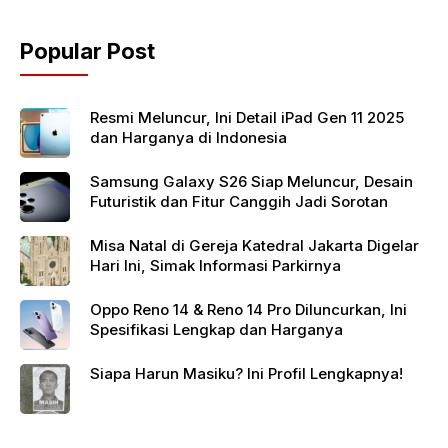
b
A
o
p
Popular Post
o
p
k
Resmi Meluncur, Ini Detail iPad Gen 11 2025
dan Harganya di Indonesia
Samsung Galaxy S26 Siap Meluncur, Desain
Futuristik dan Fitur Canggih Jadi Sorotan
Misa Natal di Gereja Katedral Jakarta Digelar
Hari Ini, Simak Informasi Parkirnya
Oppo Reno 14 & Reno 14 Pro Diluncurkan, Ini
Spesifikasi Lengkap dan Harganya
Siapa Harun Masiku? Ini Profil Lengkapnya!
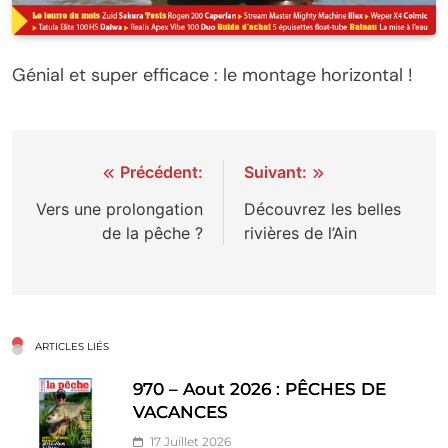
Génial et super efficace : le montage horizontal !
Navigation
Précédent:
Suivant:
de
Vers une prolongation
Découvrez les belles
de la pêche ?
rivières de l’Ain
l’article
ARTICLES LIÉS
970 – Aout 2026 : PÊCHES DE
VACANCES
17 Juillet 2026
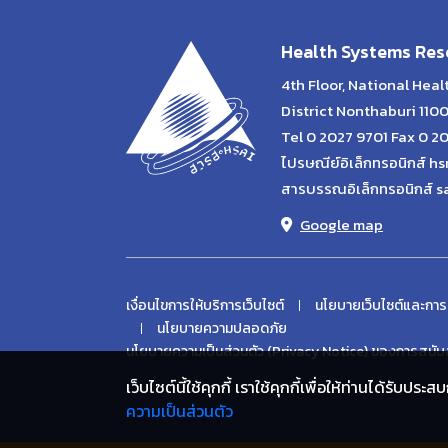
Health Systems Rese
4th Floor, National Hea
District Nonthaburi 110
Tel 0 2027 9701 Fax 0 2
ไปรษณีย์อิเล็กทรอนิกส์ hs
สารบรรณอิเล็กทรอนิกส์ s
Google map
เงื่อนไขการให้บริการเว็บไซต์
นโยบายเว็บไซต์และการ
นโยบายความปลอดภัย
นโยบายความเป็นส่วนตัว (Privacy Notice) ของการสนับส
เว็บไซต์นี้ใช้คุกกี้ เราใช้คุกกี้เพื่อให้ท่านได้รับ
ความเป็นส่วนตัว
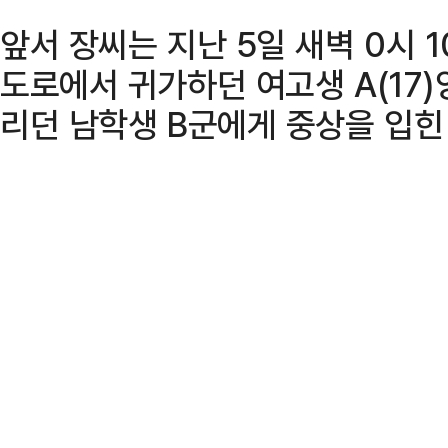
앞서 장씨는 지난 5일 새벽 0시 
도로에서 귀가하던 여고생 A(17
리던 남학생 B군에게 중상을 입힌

==

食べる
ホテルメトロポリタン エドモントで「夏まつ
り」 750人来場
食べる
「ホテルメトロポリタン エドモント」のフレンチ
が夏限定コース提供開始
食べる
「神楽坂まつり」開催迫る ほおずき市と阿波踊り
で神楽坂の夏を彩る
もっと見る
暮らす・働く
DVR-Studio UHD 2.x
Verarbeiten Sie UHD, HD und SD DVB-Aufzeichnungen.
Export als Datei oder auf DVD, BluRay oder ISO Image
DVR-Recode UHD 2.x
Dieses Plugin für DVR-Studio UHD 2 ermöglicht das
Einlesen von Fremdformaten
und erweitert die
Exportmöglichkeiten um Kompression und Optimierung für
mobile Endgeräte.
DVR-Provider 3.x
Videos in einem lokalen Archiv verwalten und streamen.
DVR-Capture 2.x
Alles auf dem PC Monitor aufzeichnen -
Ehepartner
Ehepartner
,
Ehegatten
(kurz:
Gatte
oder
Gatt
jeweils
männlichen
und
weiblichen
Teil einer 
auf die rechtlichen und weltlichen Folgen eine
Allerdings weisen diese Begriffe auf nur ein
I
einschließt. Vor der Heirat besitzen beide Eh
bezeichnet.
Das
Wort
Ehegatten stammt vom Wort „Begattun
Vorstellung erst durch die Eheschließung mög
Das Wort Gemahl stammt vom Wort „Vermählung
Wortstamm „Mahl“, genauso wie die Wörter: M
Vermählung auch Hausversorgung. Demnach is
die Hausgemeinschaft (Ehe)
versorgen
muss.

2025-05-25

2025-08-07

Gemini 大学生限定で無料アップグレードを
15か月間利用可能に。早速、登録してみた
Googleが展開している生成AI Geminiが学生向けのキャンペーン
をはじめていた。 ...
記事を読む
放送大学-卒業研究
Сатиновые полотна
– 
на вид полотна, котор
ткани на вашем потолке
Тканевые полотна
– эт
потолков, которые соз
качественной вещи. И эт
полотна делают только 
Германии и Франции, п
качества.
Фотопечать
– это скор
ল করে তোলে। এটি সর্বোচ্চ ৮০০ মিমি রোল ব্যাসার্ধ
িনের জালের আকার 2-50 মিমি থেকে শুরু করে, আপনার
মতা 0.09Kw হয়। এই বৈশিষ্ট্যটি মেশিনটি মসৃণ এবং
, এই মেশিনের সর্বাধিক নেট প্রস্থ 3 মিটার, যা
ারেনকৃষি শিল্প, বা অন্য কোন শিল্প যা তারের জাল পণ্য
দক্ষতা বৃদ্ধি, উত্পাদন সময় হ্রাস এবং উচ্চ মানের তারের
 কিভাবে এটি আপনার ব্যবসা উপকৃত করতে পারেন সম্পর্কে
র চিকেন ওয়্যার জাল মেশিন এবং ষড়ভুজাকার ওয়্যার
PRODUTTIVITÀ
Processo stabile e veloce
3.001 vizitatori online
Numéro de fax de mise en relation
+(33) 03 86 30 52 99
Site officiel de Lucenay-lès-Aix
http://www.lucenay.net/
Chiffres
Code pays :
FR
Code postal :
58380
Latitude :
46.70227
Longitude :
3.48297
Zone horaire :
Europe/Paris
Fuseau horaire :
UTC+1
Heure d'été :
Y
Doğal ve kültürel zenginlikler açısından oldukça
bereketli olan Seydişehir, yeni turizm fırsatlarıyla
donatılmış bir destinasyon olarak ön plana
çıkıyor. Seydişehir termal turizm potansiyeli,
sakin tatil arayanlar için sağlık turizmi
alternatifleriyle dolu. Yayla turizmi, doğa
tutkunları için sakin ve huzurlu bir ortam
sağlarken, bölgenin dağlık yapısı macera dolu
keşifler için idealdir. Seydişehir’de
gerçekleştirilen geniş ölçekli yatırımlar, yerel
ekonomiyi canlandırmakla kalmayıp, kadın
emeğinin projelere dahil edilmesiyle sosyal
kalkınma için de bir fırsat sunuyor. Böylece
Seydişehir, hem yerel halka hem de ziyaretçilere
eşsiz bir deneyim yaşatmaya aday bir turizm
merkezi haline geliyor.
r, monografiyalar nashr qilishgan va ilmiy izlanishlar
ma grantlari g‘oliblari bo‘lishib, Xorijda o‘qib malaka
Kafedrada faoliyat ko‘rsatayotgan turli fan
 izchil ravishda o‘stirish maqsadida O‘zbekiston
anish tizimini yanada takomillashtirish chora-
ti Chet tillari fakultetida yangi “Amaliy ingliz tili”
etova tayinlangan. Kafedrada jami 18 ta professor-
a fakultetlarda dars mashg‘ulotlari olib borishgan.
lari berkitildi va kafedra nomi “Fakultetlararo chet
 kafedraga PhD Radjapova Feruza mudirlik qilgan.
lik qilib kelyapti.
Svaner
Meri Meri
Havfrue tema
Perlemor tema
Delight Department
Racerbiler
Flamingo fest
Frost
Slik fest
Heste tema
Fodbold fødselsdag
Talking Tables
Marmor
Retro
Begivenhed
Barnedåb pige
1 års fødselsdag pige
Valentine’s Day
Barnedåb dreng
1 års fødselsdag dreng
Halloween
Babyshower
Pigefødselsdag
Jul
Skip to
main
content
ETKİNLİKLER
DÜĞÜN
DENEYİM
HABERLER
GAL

---

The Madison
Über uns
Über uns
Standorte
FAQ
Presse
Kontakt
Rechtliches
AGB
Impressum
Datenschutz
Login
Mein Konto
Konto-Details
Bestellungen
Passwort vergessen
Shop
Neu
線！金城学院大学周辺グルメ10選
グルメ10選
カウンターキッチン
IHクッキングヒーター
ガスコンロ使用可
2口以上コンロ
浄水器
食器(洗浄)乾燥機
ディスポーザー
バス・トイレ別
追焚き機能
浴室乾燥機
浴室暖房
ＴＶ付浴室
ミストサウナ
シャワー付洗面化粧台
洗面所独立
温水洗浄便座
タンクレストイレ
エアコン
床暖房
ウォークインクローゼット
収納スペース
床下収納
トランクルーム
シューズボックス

* _EXERCISE AIM_:
Output everything in the records from the line containing "Health Systems Rese" down to the line containing "리던 남학생 B군에게 중상을 입힌", both included, as a Markdown table with the columns Row and Line. Number the rows, and leave out blank lines and the pictures.

* _PROBLEM SOLUTION_:
| Row | Line |
|---|---|
| 1 | Health Systems Rese |
| 2 | 4th Floor, National Hea |
| 3 | District Nonthaburi 110 |
| 4 | Tel 0 2027 9701 Fax 0 2 |
| 5 | ไปรษณีย์อิเล็กทรอนิกส์ hs |
| 6 | สารบรรณอิเล็กทรอนิกส์ s |
| 7 | Google map |
| 8 | เงื่อนไขการให้บริการเว็บไซต์ |
| 9 | นโยบายเว็บไซต์และการ |
| 10 | นโยบายความปลอดภัย |
| 11 | นโยบายความเป็นส่วนตัว (Privacy Notice) ของการสนับส |
| 12 | เว็บไซต์นี้ใช้คุกกี้ เราใช้คุกกี้เพื่อให้ท่านได้รับ |
| 13 | ความเป็นส่วนตัว |
| 14 | 앞서 장씨는 지난 5일 새벽 0시  |
| 15 | 도로에서 귀가하던 여고생 A(17 |
| 16 | 리던 남학생 B군에게 중상을 입힌 |